Conversations on Europe. "Can Nationalism be Multicultural? Comparative Insights from Contemporary Scotland and Catalonia."
A referendum on whether Scotland should become an independent state will take place in September 2014, and a similar consultation is set to be held in the Spanish Autonomous Community of Catalonia before the end of the year. Whilst the right of people to self-determination is enshrined in international law, the membership and territorial boundaries delimiting the space over which this right can be exercised are almost always contested. Protracted migrations, shifting frontiers resulting from the break-up of multinational states, and the intermingling of nationalities across a single geographical space have often meant that one nation-building project could not be achieved without undermining another. Historical precedents as well as recent events in Crimea have given some credence to those who see minority nationalism as a fundamentally ethnic phenomenon, essentially prone to subjugate internal minorities and hostile to immigration. This widely held view, however, is at odds with contemporary developments in Scotland and Catalonia, where nationalists have increasingly couched their national claims claims in multicultural terms, seeking to accommodate immigration-induced pluralism into their own imagined political community. In this lecture, Jean-Thomas Arrighi compares the evolving relationship between nation-building and immigration in Scotland and Catalonia from a historical perspective and identifies the conditions under which nationalists came to embrace a predominantly territorial and multicultural conception of citizenship. He attributes this outcome to a combination of two factors, namely nationalists’ vested interest in using migration-related policies and discourses as a means to enhance their internal and external legitimacy, and contrasted dynamics of party competition at a sub-state level.

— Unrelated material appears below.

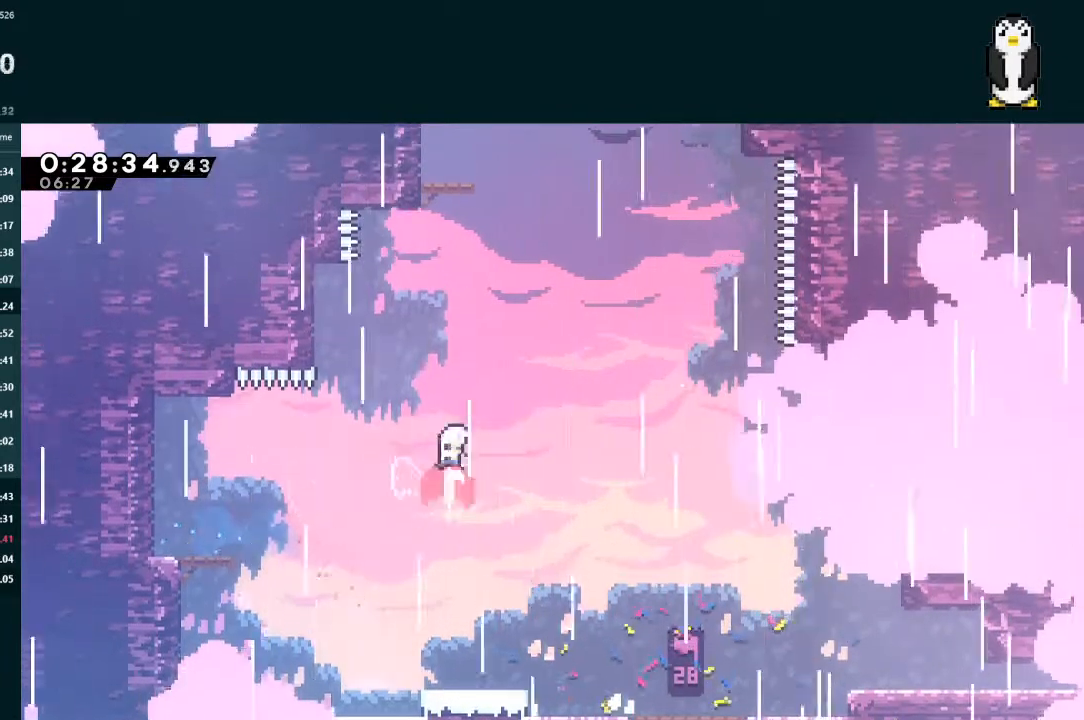
{"buttons": ["A", "L2", "DPAD_UP", "DPAD_LEFT"], "left_stick": "center", "right_stick": "center", "events": [[67, "X", "up"], [167, "X", "down"], [333, "X", "up"], [433, "DPAD_LEFT", "down"], [467, "A", "down"]]}
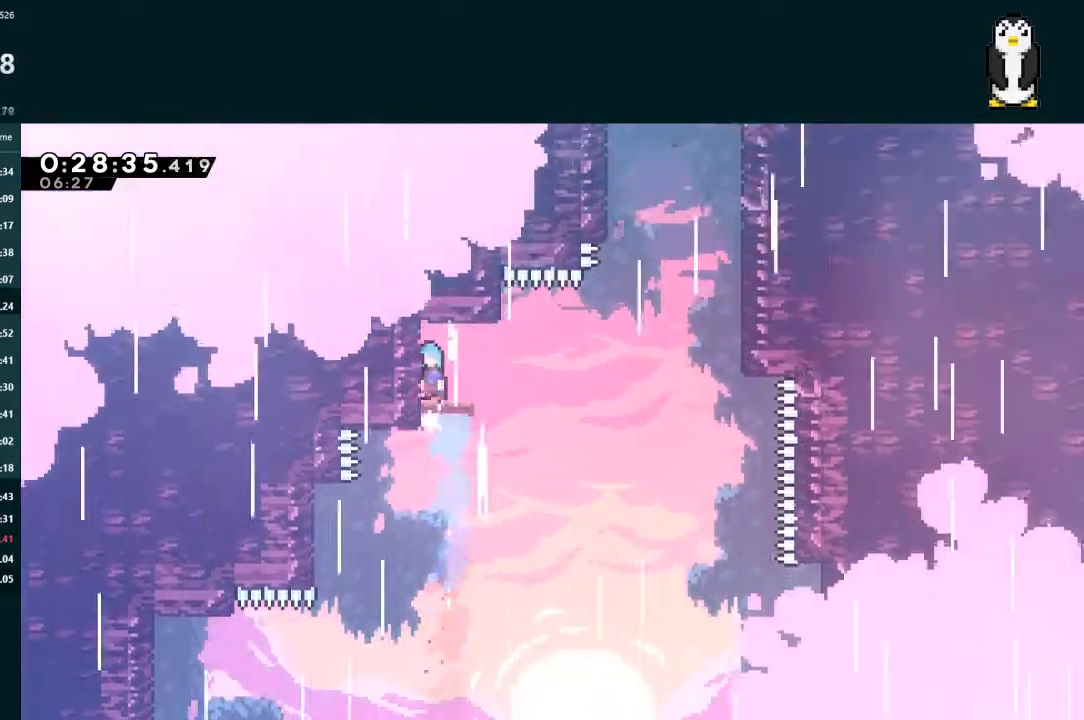
{"buttons": ["A", "DPAD_RIGHT"], "left_stick": "center", "right_stick": "center", "events": [[67, "A", "up"], [100, "DPAD_LEFT", "up"], [100, "DPAD_UP", "up"], [200, "L2", "up"], [300, "DPAD_RIGHT", "down"], [300, "X", "down"], [333, "A", "down"], [367, "X", "up"]]}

Jean-Thomas Arrighi is a visiting fellow at the Center for European Studies (CES) at the University of Michigan and a research fellow at the Robert Schuman Centre for Advanced Studies at the European University Institute (EUI). He earned his PhD and MRes in political and social sciences at EUI, as well as an MA in contemporary European studies from the University of Bath. While in residency at the University of Michigan, he has taught a course in the Department of Political Science entitled “Migrations and the Transformations of Citizenship in Europe.” His research interests lie at the crossroads of territorial politics, comparative politics, migrations, and nationalism studies.